The Rite was part of an electrifying concert that included the Japanese violinist Midori playing the Tchaikovsky Violin Concerto, and brought the good-sized crowd twice to its feet.

The ballet score depicts a pagan rite, in which a young girl dances herself to death in a sacrifice to the god of spring. Some of its power was due to the sheer number of players onstage - 107 musicians, including 21 brass players, 20 winds and a large array of percussion.

The opening bassoon solo (William Winstead) was sinewy and eerie. Jarvi led the pulsating ostinatos of the first part, Adoration of the Earth, bouncing his whole body at times, and in full command of the tricky meter changes. The brass playing was spectacular. The horns lifted their bells, the winds shrieked and the strings played as if their lives depended on it.

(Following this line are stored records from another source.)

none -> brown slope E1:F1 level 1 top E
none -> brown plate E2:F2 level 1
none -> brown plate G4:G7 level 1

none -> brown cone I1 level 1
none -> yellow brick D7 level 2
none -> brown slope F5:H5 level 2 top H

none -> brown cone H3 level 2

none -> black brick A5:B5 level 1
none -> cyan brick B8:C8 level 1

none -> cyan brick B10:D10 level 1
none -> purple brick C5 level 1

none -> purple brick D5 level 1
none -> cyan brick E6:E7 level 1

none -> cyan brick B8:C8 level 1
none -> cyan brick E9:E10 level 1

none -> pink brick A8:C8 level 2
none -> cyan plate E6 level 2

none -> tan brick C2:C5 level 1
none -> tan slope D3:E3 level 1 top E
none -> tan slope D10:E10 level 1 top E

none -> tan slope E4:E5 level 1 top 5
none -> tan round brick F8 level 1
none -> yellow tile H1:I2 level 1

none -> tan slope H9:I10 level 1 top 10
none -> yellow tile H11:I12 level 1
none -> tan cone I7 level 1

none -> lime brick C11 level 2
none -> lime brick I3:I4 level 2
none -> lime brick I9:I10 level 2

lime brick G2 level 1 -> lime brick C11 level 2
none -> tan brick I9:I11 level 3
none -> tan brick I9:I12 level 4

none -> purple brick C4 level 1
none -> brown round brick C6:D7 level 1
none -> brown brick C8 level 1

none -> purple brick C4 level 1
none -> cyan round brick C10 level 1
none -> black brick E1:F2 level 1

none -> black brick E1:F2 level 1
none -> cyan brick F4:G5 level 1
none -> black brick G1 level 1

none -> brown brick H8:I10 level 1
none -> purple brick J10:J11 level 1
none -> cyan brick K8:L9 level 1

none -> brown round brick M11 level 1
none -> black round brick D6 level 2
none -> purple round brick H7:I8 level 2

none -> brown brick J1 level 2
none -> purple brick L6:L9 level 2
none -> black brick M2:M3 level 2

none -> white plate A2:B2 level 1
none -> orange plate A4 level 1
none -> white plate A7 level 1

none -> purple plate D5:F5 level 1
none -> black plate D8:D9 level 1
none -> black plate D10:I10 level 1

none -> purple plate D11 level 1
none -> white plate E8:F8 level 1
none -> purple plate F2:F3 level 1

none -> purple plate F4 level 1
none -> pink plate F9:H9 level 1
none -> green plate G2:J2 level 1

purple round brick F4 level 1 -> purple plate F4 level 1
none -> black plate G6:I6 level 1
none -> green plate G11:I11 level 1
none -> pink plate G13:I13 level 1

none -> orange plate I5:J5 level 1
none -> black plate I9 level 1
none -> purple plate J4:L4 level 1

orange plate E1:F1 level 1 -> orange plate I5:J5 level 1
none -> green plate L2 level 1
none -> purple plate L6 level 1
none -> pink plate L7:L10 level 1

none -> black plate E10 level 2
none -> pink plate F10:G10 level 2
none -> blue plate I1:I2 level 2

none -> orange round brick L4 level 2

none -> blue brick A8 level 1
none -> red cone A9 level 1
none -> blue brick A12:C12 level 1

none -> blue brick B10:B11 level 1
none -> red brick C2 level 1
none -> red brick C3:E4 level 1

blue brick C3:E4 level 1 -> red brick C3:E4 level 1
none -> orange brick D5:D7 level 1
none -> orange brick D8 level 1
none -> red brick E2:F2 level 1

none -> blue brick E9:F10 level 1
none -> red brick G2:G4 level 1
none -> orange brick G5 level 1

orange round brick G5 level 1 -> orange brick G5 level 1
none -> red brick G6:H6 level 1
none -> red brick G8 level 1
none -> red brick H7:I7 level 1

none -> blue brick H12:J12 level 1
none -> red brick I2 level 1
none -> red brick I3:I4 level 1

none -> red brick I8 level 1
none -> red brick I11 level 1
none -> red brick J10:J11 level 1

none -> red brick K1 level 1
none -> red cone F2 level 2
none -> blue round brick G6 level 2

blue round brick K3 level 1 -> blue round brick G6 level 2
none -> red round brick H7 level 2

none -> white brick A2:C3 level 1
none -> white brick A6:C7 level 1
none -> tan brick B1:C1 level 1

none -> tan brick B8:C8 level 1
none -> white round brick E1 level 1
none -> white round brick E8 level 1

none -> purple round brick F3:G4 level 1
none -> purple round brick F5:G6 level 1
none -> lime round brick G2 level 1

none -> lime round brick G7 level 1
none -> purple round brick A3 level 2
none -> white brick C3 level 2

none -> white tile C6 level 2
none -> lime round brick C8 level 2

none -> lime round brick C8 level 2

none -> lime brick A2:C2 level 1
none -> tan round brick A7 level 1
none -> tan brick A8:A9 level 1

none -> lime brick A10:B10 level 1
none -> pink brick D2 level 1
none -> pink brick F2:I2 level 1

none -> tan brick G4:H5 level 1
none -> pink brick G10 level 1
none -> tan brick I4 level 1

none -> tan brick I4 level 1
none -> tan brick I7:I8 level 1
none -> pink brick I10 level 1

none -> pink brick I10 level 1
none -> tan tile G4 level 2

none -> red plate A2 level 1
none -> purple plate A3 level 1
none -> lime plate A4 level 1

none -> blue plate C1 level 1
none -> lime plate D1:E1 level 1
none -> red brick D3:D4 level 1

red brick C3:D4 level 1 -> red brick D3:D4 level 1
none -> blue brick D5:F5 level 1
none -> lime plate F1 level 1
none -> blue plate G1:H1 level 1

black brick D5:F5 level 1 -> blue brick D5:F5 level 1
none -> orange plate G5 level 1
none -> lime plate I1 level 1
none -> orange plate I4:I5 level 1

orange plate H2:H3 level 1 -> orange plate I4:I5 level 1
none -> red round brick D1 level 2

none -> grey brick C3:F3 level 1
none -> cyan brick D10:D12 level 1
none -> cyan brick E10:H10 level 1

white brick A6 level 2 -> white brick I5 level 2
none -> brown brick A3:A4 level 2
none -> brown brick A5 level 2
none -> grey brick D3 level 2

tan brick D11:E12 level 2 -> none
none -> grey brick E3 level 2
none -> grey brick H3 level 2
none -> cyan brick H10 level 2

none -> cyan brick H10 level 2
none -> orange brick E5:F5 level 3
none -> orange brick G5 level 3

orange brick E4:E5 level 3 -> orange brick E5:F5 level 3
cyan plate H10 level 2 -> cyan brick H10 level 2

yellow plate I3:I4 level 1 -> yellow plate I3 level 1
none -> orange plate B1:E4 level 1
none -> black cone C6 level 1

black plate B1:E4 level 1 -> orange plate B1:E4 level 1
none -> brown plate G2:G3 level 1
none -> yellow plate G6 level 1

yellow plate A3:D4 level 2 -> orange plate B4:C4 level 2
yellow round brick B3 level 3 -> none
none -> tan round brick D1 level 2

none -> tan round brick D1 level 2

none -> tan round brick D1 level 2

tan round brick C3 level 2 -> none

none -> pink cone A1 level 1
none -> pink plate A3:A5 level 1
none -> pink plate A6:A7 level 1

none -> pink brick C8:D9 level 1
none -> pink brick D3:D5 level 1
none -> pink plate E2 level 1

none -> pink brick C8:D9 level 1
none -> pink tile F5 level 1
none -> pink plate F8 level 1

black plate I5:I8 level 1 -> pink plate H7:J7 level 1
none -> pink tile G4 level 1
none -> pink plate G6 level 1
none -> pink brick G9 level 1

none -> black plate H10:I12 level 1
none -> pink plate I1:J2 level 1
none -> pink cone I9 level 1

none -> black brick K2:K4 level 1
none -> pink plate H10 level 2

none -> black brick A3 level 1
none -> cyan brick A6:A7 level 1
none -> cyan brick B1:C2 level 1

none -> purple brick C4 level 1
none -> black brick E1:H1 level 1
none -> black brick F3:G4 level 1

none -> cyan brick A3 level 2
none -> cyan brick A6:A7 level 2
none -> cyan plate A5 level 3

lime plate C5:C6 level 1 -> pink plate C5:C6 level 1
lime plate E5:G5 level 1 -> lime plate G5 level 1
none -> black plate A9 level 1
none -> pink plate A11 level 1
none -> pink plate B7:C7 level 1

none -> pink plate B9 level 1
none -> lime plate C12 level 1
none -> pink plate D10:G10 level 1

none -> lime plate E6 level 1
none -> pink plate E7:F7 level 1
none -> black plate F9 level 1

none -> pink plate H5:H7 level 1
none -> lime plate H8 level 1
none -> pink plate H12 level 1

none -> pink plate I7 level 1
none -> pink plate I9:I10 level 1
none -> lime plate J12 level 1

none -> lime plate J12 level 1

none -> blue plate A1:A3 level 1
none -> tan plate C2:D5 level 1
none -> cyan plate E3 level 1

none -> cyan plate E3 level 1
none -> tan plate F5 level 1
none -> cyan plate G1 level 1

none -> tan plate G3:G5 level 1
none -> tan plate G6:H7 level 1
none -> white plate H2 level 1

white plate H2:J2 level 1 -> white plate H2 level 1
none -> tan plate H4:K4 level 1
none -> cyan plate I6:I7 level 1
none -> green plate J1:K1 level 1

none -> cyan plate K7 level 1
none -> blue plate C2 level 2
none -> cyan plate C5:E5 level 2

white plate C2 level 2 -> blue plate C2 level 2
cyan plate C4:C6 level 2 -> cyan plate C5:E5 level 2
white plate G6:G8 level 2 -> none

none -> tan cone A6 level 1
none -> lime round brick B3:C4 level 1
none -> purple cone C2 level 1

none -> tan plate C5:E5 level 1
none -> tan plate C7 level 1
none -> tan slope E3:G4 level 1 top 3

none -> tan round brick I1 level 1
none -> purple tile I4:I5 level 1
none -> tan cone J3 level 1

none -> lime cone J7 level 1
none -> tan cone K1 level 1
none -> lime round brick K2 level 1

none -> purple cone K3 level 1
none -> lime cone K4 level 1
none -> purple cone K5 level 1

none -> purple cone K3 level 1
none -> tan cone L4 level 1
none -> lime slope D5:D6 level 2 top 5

The conductor kept a tight rein on tempos. The Sacrifice was mystical and awe-filled; the barbaric drumbeats leaped out at the listener. The final "Sacrificial Dance" had unrelenting intensity and weight. Most impressive was the precision and attack of the orchestra in one of Stravinsky's most difficult scores. They'll record it for Telarc on Monday.

In the first half, Midori brought her extraordinary artistry to the Tchaikovsky Violin Concerto. Her sound is not large, but it is refined and flawless, and her technique is spectacular.

Hers was a deeply personal interpretation of Tchaikovsky - though I felt it was a bit over-romanticized and not terribly Russian. Yet her first movement cadenza was a stunning high-wire act, with such gorgeous sound, the audience seemed to be holding its breath.

The slow movement was intimate and nostalgic, and she phrased with poetry and nuance. She dug into the finale robustly, playing with brilliance and breathtaking speed.

The program opened with the orchestra's first performance of Martinu's arresting and evocative Frescoes of Piero Della Francesca.